**Texto del documento:**
☆ ☆ ☆ ☆ ☆ ☆ ☆

Pagamos 277.500 dólares por el apartamento, con una entrada del 40 por

ciento (gracias a una ayuda de Toot) y una hipoteca fija a treinta y cinco

años. Sobre el papel, nuestros ingresos habrían tenido que poder soportar

cómodamente esas cuotas mensuales, pero a medida que Malia y Sasha iban

creciendo, el coste de las niñeras, las cuotas de la escuela y los

campamentos de verano seguían subiendo, mientras que el capital de

nuestros préstamos de la universidad y la Facultad de Derecho seguía

siendo los mismos. Siempre íbamos justos de dinero: el saldo de las tarjetas

de crédito crecía, apenas teníamos ahorros. De modo que cuando Marty

sugirió que consideráramos refinanciar nuestra hipoteca para aprovechar las

tasas de interés más bajas, al día siguiente llamé a mi agente hipotecario.

El agente, un joven enérgico de pelo rapado, me confirmó que podía

ahorrarnos unos cientos de dólares al mes mediante un refinanciamiento.

☆ ☆ ☆ ☆ ☆ ☆ ☆

**Datos:**
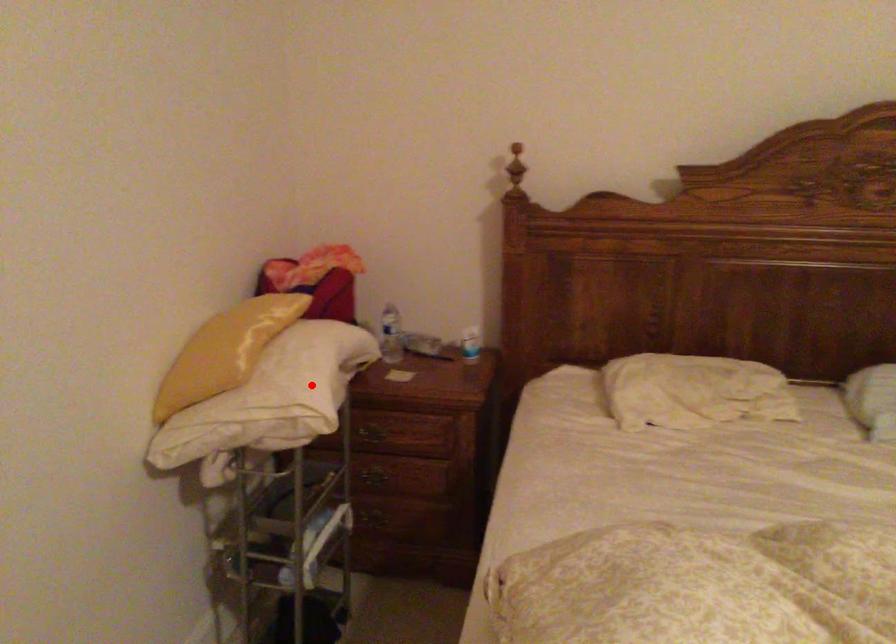
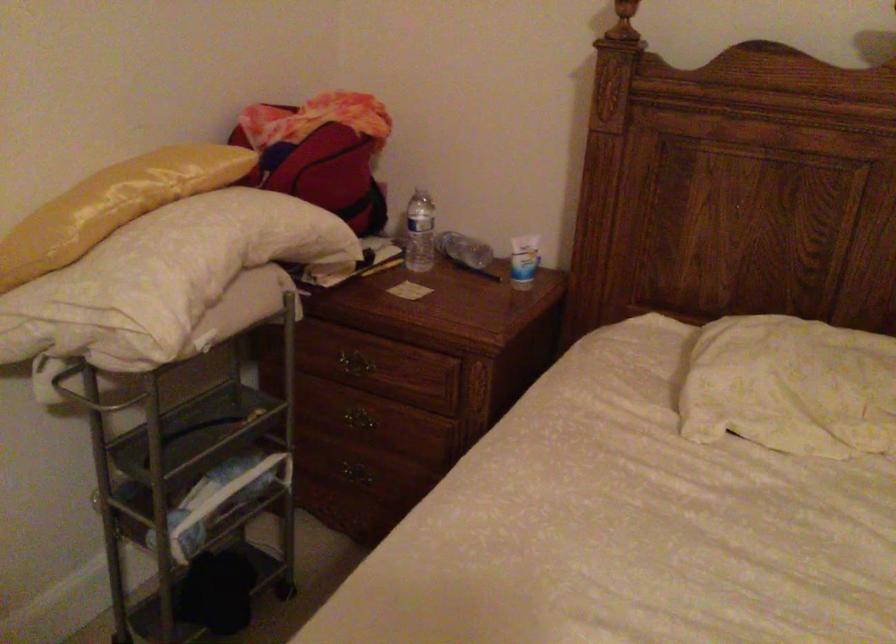
Question: I am providing you with two images of the same scene from different viewpoints. A red point is shown in image1. For the corresponding object point in image2, is it positioned nearer or farther from the camera?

☆ ☆ ☆ ☆ ☆ ☆ ☆

**Tarea A:** Según el texto del documento, ¿cuánto se pagó por el apartamento?
**Tarea B:** Cita del texto del documento el fragmento que va desde "campamentos de verano" hasta "mi agente hipotecario.", este último incluido.
Los datos son un material aparte, sin relación con el texto del documento.

**Respuesta del ejercicio A:** 277.500 dólares.

**Respuesta del ejercicio B:**
campamentos de verano seguían subiendo, mientras que el capital de

nuestros préstamos de la universidad y la Facultad de Derecho seguía

siendo los mismos. Siempre íbamos justos de dinero: el saldo de las tarjetas

de crédito crecía, apenas teníamos ahorros. De modo que cuando Marty

sugirió que consideráramos refinanciar nuestra hipoteca para aprovechar las

tasas de interés más bajas, al día siguiente llamé a mi agente hipotecario.